Greek Chicken Salad with Light Broth

Greek · Autumn · 40 min · Serves 4 · By The Lesapor Kitchen

This Greek chicken salad brings together the fresh flavors of cucumber, tomatoes, and olives with a light and flavorful chicken broth. It's a perfect dish for a healthy, satisfying meal that feels both fresh and comforting.

Ingredients

  • 1 pound boneless, skinless chicken breasts
  • 2 tablespoons olive oil
  • 2 teaspoons dried oregano
  • 1 cucumber, diced
  • 1 pint cherry tomatoes, halved
  • 1/2 cup Kalamata olives, pitted and sliced
  • 1/4 cup red onion, thinly sliced
  • 4 cups chicken broth
  • 1/4 cup crumbled feta cheese
  • Salt and pepper, to taste

Method

  1. Season the chicken breasts with salt, pepper, and oregano.
  2. In a large skillet, heat olive oil over medium heat.
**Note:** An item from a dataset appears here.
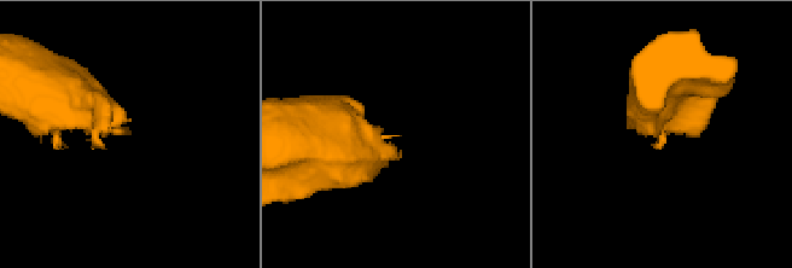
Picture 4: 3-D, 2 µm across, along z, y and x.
Check: em planes (borders) at (667, 134) of picture 4. Need the tissue.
Add the chicken breasts and cook for about 6-7 minutes on each side until golden brown and cooked through.
  3. Remove the chicken from the skillet and let it rest for a few minutes before slicing it into strips.
  4. In the same skillet, add the chicken broth and bring it to a simmer, scraping up any browned bits from the bottom of the pan.
  5. In a large bowl, combine cucumber, cherry tomatoes, olives, red onion, and sliced chicken.
  6. Pour the warm chicken broth over the salad, gently tossing to combine.
  7. Sprinkle the salad with crumbled feta cheese before serving.